Sistematis, berarti ada suatu ide dasar yang menyeluruh dan mempersatukan semua unsur-unsurnya sehingga pikiran-pikiran dan pendapat-pendapat yang dikemukakan jalin menjalin secara runtut. Metodis, orang mempergunakan suatu metode atau cara pendekatan tertentu. Koheren, berarti ada pertalian logis antara pemikiran-pemikiran atau pernyataan-pernyataan yang diberikan.

Filsafat dapat dibedakan dari ilmu-ilmu yang lain dan atau yang membuat suatu pengetahuan dapat disebut filosofis adalah cirinya yang bersifat menyeluruh (comprehensive) dan mendasar (radical). Apabila ilmu-ilmu lain merupakan pengetahuan kritis, metodi, sistematis, dan koheren tentang suatu bidang tertentuk dari kenyataan, filsafat bermaksud untuk menyelidiki seluruh kenyataan, filsafat bermaksud untuk menyelidiki seluruh kenyataan. Kalau ilmu-ilmu lain secara metodi bermaksud memaparkan dan memberikan penjelasan yang sifatnya empiris dan kodrati, filsafat berhajat untuk mencari penjelasan yang mendasar dan berusaha untuk memasuki dunia meta-impiris dan adi kodrati sejauh itu dapat ditangkap oleh akal budi. Filsafat bermaksud untuk mengerti secara mendalam semua hal yang timbul di dalam keseluruhan lingkup pengalaman manusia.(hal.64)

Pendidikan islam (sebagai objek yang dipikirkan dalam FPI) pada hakekatnya adalah pendidikan yang dibangun (konsep-konsep teoritik) dan dilaksanakan (praktek-implementasi) berdasarkan al-Qur’an dan al-Hadits, serta bertujuan untuk menciptakan manusia yang senantiasa taat, tunduk, dan patuh kepada Tuhan (Allah swt.) sesuai syariat Islma yang dibawa oleh Nabi Muhammad saw.

Konsep-konsep teoritik pendidikan Islam pada hekekatnya adalah konsep-konsep yang digali dari sumber-sumber islam. Sumber utama konsep teoritik pendidikan islam adalah dari wahyu Allah swt. yang tertuang dalam kitab suci al-Qur’an dan al-Hadits, terutama ayat-ayat dan hadits-hadits tarbiyah.
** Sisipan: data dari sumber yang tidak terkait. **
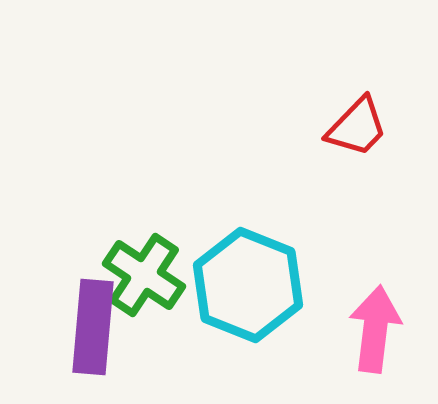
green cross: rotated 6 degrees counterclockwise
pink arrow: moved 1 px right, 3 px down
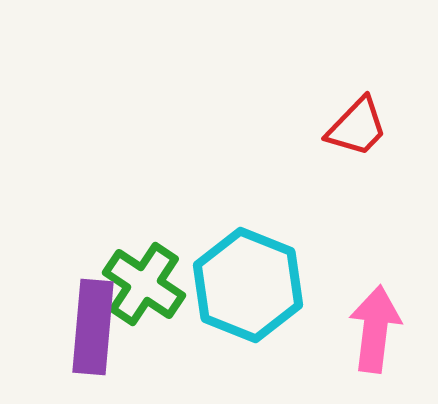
green cross: moved 9 px down
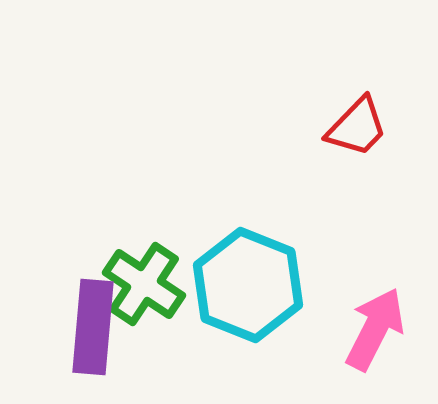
pink arrow: rotated 20 degrees clockwise
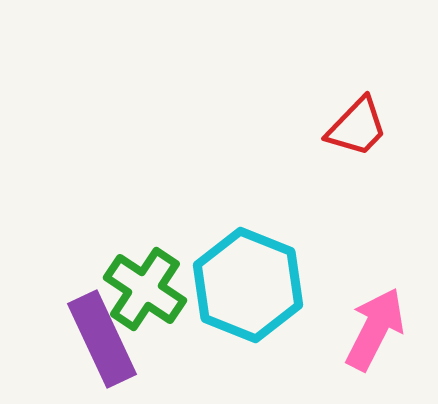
green cross: moved 1 px right, 5 px down
purple rectangle: moved 9 px right, 12 px down; rotated 30 degrees counterclockwise
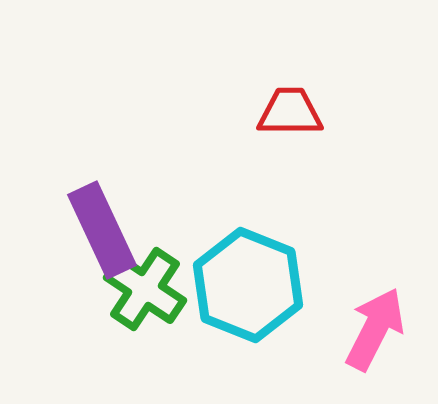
red trapezoid: moved 67 px left, 15 px up; rotated 134 degrees counterclockwise
purple rectangle: moved 109 px up
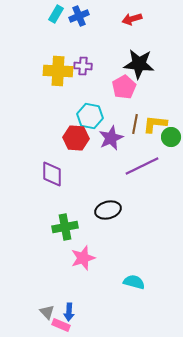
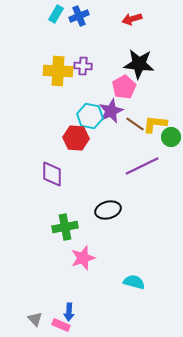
brown line: rotated 66 degrees counterclockwise
purple star: moved 27 px up
gray triangle: moved 12 px left, 7 px down
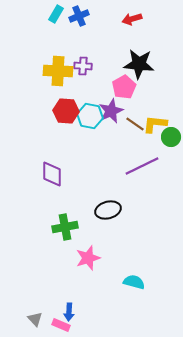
red hexagon: moved 10 px left, 27 px up
pink star: moved 5 px right
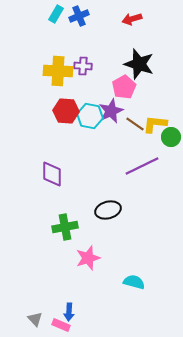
black star: rotated 12 degrees clockwise
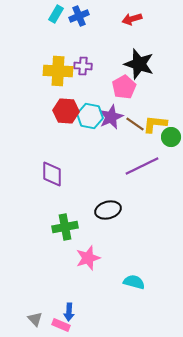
purple star: moved 6 px down
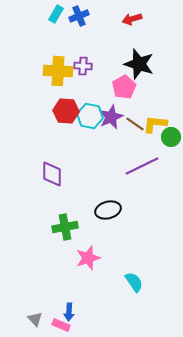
cyan semicircle: rotated 40 degrees clockwise
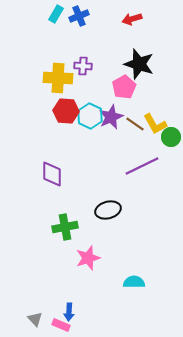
yellow cross: moved 7 px down
cyan hexagon: rotated 15 degrees clockwise
yellow L-shape: rotated 125 degrees counterclockwise
cyan semicircle: rotated 55 degrees counterclockwise
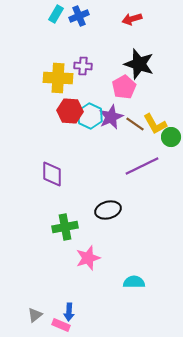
red hexagon: moved 4 px right
gray triangle: moved 4 px up; rotated 35 degrees clockwise
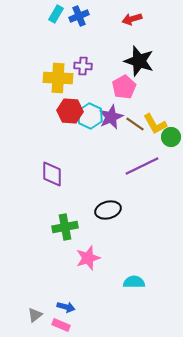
black star: moved 3 px up
blue arrow: moved 3 px left, 5 px up; rotated 78 degrees counterclockwise
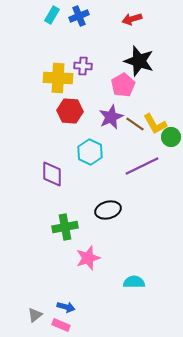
cyan rectangle: moved 4 px left, 1 px down
pink pentagon: moved 1 px left, 2 px up
cyan hexagon: moved 36 px down
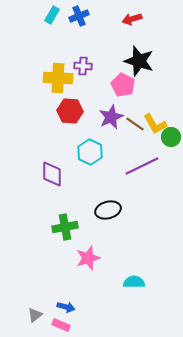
pink pentagon: rotated 15 degrees counterclockwise
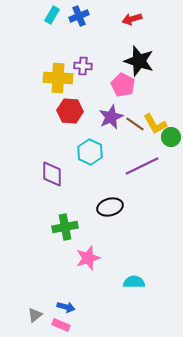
black ellipse: moved 2 px right, 3 px up
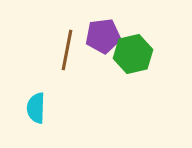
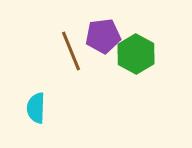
brown line: moved 4 px right, 1 px down; rotated 33 degrees counterclockwise
green hexagon: moved 3 px right; rotated 18 degrees counterclockwise
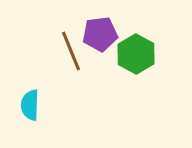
purple pentagon: moved 3 px left, 2 px up
cyan semicircle: moved 6 px left, 3 px up
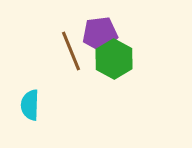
green hexagon: moved 22 px left, 5 px down
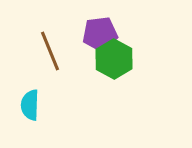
brown line: moved 21 px left
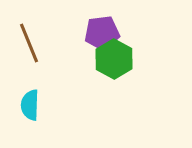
purple pentagon: moved 2 px right, 1 px up
brown line: moved 21 px left, 8 px up
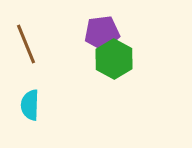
brown line: moved 3 px left, 1 px down
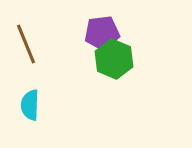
green hexagon: rotated 6 degrees counterclockwise
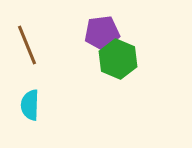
brown line: moved 1 px right, 1 px down
green hexagon: moved 4 px right
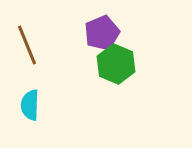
purple pentagon: rotated 16 degrees counterclockwise
green hexagon: moved 2 px left, 5 px down
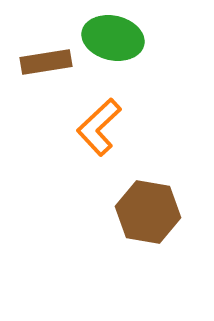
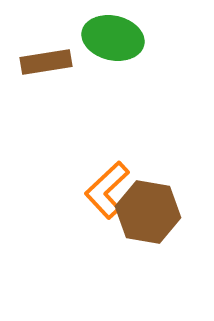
orange L-shape: moved 8 px right, 63 px down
Sumber berikutnya adalah hasil pemikiran dan atau hasil renungan para pemikir di bidang pendidikan. Hasil pemikiran para ahli di bidang pendidikan ini dapat dibagi kepada tiga bagian.

Pertama, adalah hasil pemikiran yang merupakan hasil galian langsung para pemikir muslim terhadap ayat-ayat dan hadits-hadits yang berkenaan degnan pendidikan. Kedua, hasil pemikiran para pemikir muslim yang merupakan konvergensi antara ayat-ayat qauliyah dan ayat-ayat qauniyyah. Ketiga, adalah hasil pemikiran para pemikir non-muslim tentang pendidikan. Hasil pemikiran para pemikir non-muslim tentang pendidikan, meskipun tidak didasarkan pada al-Qur’an dan al-Hadits secara langsung dna formal. Akan tetapi, tidak sedikit yang sesuai dengan visi-misi al-Qur’an dan al-Hadits.